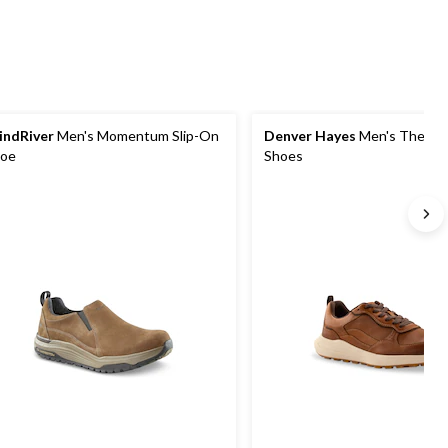
ndRiver
Men's Momentum Slip-On
Denver Hayes
Men's Thetis 
oe
Shoes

| What is required |
The records above are to be repeated word for word, with the pictures omitted.

| Answer to this task |
ndRiver
Men's Momentum Slip-On
Denver Hayes
Men's Thetis 
oe
Shoes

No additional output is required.